Une quête qui nous amène aussitôt vers le sémillant « The Amputees » aux propos métaphoriques exprimés comme un cri et soutenus par un vibraphone enivrant. Ce single, sorti à la fin de l’été dernier avait déjà bien marqué les esprits et donné beaucoup d’espoir en cette nouvelle livraison. Au fil des écoutes, on se rend compte que l’ensemble est du même niveau et que de déception, il n’y en aura pas. L’album est bourré de lumière et de langueur à l’image de ce « Pinky In The Daylight », créé pendant un moment de volupté et de calme, à travers un voile protecteur installé sur un ferry quittant l’île d’Ithaque. Une parfaite chanson d’amour traitée comme un slow à l’ancienne avec mandoline charmeuse et abondance de cordes. Et puis, parmi tous les joyaux, il en est un qui brille un peu plus et qui semble représenter à lui seul tout l’espoir (Hope) mis dans ce voyage. « Take Care In your Dreams » irradie par la beauté de sa musique et par son message bienveillant transmis comme un principe de vie. Le tempo devient vite hypnotique et on a l’impression que Stuart nous susurre ses conseils directement au creux de l’oreille pendant que les chœurs viennent nous bercer doucement. Nous sommes à mi-chemin et cette chanson finit par lever les derniers doutes, si tant est qu’il en subsiste encore. Dans la foulée, « See My Girls » va elle aussi nous subjuguer, mais dans un autre registre. Tout a changé, la musique se fait plus énergique et le propos insistant. On est dans un tour du monde pas forcément touristique, où la beauté côtoie le sordide. « See My Girls » sort vraiment du lot, un peu comme si nos amis anglais avaient voulu nous mettre une bonne claque dans la figure. Puis, tout s’apaise à nouveau, la courte tempête est passée, les vagues se font légères et la douceur revient se poser jusqu’à la fin.

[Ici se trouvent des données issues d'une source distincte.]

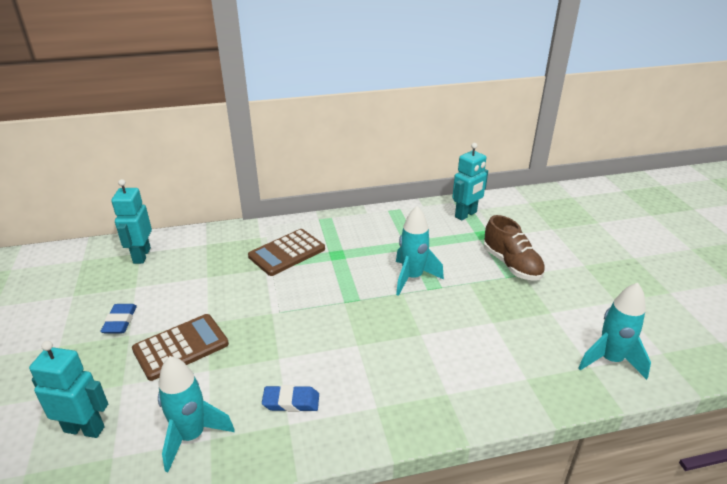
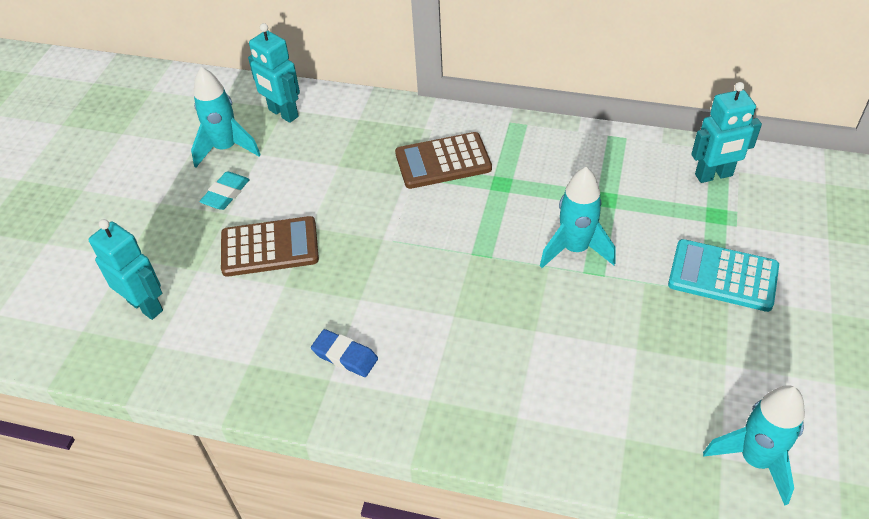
camera: 30 degrees right, 15 degrees up
blue eraser [101,304,137,334] -> turquoise eraser [199,172,250,210]
turquoise robot [111,179,152,264] -> turquoise robot turned 75 degrees counterclockwise [248,23,300,123]
turquoise rocket [158,356,235,472] -> turquoise rocket moved to [191,67,261,168]
brown shoe [484,215,545,281] -> turquoise calculator [668,239,779,312]

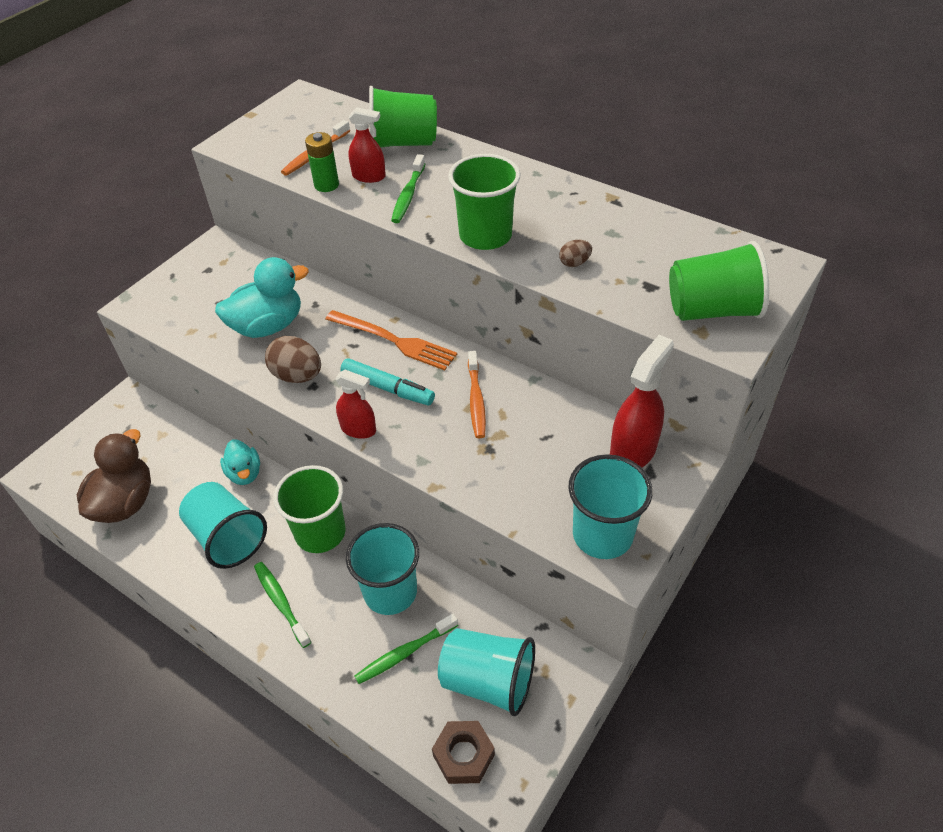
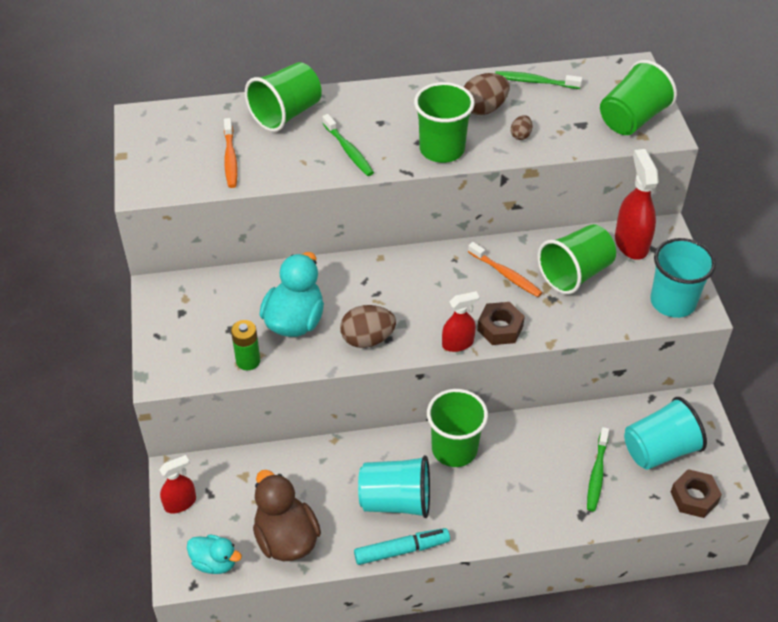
camera: 45 degrees left, 0 degrees up
turquoise duck [220,440,260,485] -> turquoise duck moved to [187,535,242,574]
green toothbrush [254,562,311,648] -> green toothbrush moved to [495,71,582,89]
green battery [305,132,339,192] -> green battery moved to [231,320,260,370]
orange fork [325,310,457,371] -> none
turquoise marker [340,358,435,405] -> turquoise marker moved to [354,528,450,565]
turquoise cup [346,523,419,615] -> none
red spray bottle [348,107,386,183] -> red spray bottle moved to [159,455,196,513]
none -> brown egg [464,73,510,115]
none -> brown nut [477,302,525,345]
none -> green cup [537,224,616,294]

Avec « The Old Mans Gait », Stuart nous invite avec beaucoup de tendresse au plus profond de son sanctuaire en évoquant la famille, le temps qui passe et le chemin de vie qui nous attend. Une jolie chanson folk où les arpèges de guitare servent de guide sur fond de vibraphone lointain et de ressac évocateur. Le passage parlé est très touchant et assez rare pour ne pas être signalé. Si le soleil est là, il ne brille pas forcement sur les propos, à l’image de ce « Tough Love » où Stuart enfile le costume de l’amoureux éconduit qui cherche à comprendre. Heureusement, le rythme chaloupé nous distrait un petit peu et nous évite de tomber dans un registre trop larmoyant. Enfin, « No Treasure But Hope » se transforme en chanson pour finir l’album sur une vision navrante de notre monde où la fuite semble la meilleure échappatoire. Comme sur le premier titre, Stuart est seulement accompagné par le piano de Dan Mckinna dans cet épilogue assez pessimiste où même les beautés de la mer Ionienne ne peuvent transformer le regard d’un homme sur l’avenir incertain de notre société.

Tindersticks No Treasure But Hope Band 2

Stuart A.Staples est un poète qui sent que le monde lui échappe et ne peut s’empêcher de crier son malaise dans ses chansons. La volonté affichée de faire un album spontané et sans artifice a pu extraire ce qu’il y a de meilleur chez les membres du groupe, mais sans transformer la vision troublée de son leader. Cela dit, nous autres, simples auditeurs, retiendrons surtout la beauté des dix titres comme une enfilade de perles faisant de No Treasure But Hope, une des plus belles parures de Tindersticks.